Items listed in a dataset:
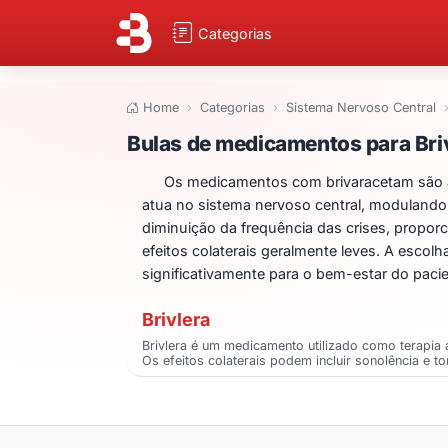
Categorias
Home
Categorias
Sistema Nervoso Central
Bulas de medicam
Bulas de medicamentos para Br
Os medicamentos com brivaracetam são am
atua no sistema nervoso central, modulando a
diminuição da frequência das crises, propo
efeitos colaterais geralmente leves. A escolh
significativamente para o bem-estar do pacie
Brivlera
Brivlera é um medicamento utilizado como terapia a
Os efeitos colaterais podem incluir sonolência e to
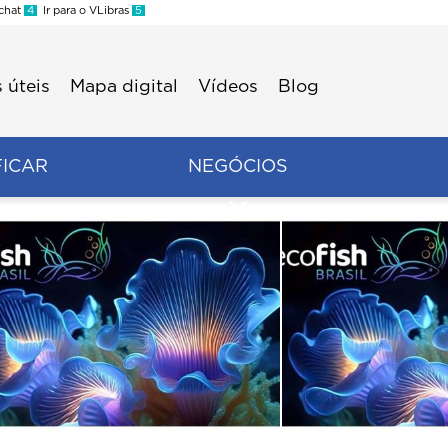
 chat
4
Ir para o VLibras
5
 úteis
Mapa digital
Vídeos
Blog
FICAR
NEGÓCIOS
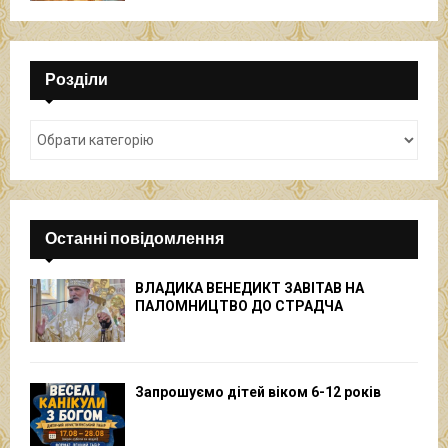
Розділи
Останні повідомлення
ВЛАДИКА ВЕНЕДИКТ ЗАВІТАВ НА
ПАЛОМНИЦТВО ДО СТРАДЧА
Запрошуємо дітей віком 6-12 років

---

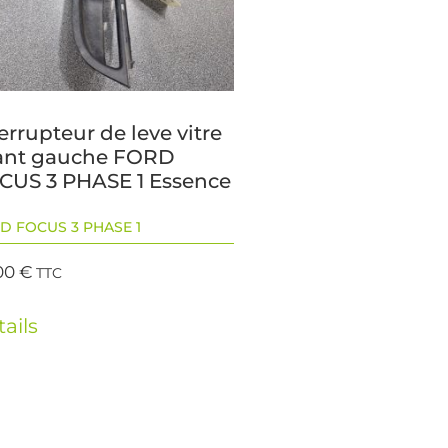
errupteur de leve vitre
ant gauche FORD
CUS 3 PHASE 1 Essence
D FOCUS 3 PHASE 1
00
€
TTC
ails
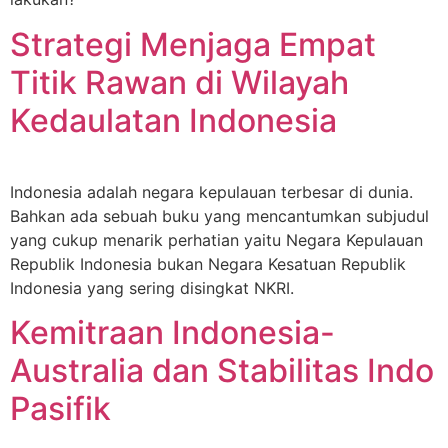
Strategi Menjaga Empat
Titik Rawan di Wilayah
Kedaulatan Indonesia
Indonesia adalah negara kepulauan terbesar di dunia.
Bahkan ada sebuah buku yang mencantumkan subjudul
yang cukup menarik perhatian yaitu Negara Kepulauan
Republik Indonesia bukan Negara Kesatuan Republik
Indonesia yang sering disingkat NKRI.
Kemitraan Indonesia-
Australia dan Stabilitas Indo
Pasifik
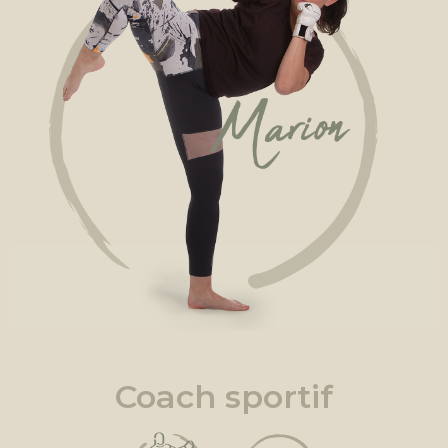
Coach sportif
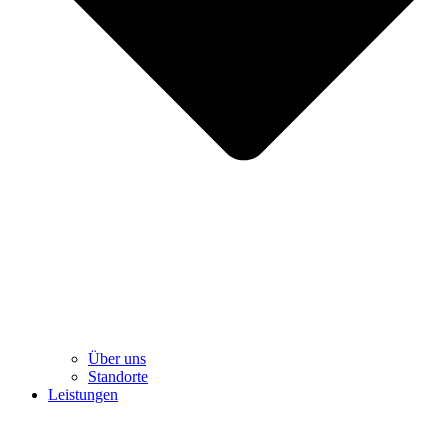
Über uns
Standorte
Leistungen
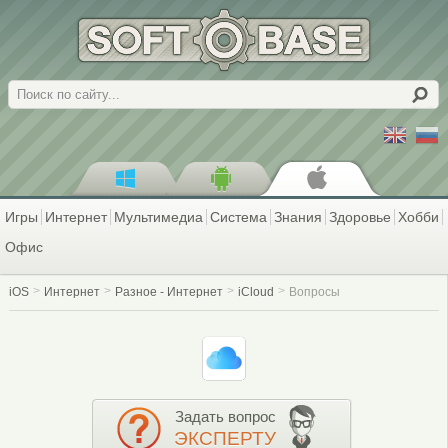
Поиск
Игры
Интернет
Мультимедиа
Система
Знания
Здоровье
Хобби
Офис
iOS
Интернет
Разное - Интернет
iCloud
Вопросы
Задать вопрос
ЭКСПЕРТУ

WORK ORDER: Once you have identified the lines above that contain "Bulas", copy each of them.

WRITTEN RESPONSE:
Bulas de medicam
Bulas de medicamentos para Br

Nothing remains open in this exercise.